== Work to be completed ==
Please find each line in the entries below that contains the word "Kunjungan", counting only matches with the same capitalization, and copy those lines out in full.

== Supplied data ==
- - - - - - -
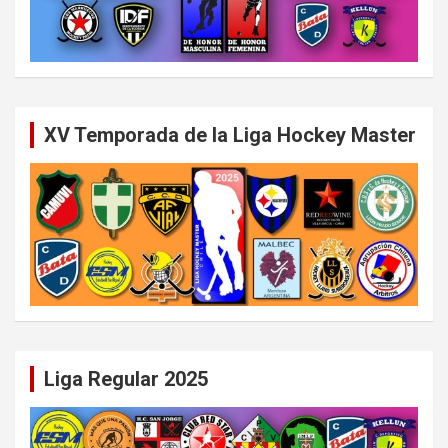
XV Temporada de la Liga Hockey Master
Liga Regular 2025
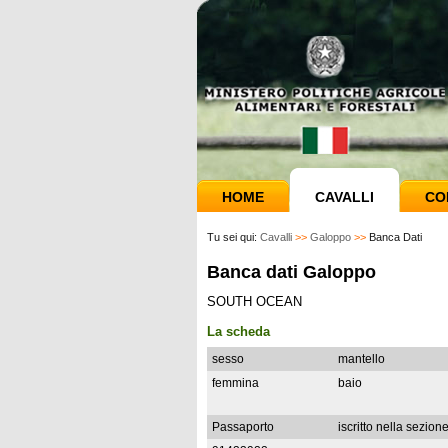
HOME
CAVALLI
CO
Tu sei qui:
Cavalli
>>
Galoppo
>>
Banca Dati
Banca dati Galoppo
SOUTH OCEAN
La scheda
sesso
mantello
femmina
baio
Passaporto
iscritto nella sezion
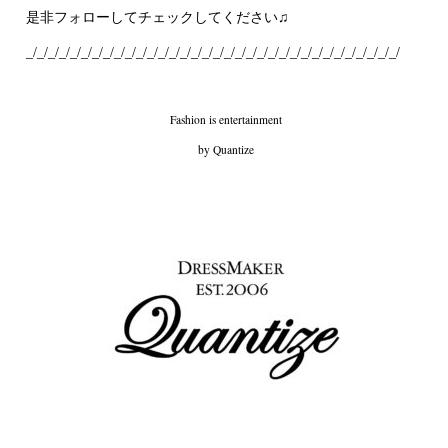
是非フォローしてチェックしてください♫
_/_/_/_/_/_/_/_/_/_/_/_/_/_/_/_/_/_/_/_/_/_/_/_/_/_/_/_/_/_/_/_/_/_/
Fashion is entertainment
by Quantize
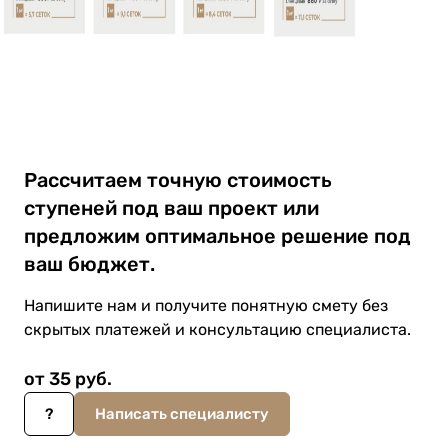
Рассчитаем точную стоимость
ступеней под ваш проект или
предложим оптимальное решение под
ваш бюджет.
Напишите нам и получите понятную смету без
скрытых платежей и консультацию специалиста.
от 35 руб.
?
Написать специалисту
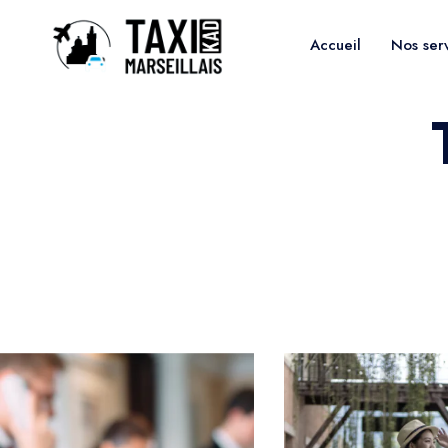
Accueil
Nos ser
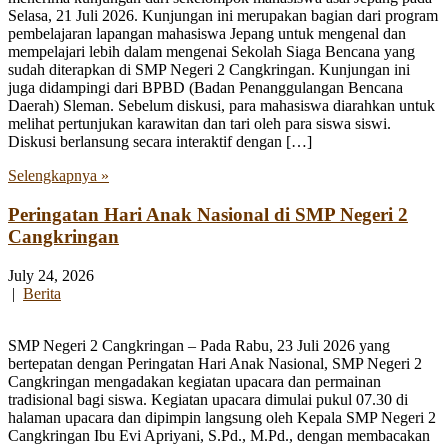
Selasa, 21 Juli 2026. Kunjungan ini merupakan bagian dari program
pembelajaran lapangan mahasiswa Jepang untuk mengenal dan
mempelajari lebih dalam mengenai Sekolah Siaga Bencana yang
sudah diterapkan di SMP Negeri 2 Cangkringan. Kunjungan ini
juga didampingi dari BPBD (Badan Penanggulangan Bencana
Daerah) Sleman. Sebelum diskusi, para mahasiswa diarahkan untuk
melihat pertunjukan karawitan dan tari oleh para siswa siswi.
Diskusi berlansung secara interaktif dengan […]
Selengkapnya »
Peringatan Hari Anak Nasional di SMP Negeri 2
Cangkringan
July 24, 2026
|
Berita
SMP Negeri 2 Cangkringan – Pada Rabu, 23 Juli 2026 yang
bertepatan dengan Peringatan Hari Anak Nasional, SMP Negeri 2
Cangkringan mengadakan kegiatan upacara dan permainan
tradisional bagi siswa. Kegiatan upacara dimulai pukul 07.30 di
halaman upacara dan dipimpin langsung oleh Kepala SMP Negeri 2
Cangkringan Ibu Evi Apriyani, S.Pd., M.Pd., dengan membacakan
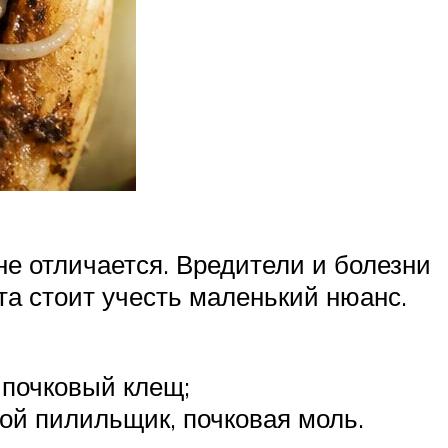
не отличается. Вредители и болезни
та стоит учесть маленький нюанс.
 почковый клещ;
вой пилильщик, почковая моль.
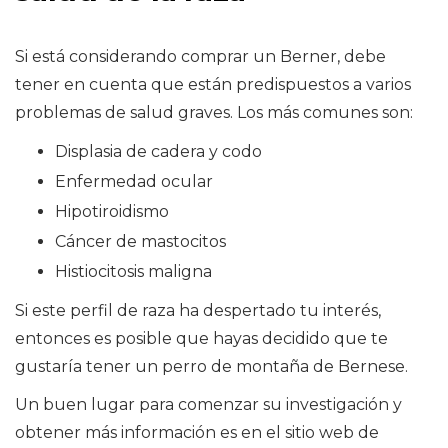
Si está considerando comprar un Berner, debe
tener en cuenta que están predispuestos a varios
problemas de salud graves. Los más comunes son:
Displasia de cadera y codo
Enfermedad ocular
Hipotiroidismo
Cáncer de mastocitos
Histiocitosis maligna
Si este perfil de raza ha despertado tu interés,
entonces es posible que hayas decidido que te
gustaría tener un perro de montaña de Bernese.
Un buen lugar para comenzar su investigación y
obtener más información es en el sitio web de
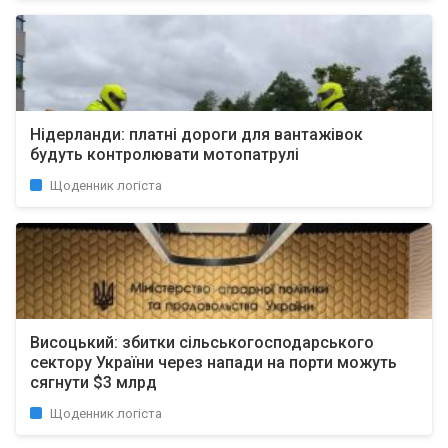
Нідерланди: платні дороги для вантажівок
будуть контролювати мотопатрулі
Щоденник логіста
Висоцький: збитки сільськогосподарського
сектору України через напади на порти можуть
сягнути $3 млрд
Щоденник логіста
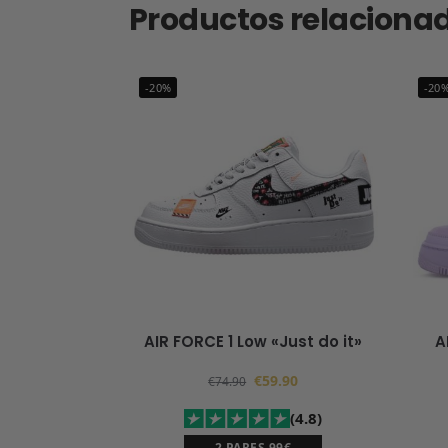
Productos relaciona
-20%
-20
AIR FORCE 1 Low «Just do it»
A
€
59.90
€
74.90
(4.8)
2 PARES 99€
- - - - - - -
== Answer to the problem ==
Selasa, 21 Juli 2026. Kunjungan ini merupakan bagian dari program
sudah diterapkan di SMP Negeri 2 Cangkringan. Kunjungan ini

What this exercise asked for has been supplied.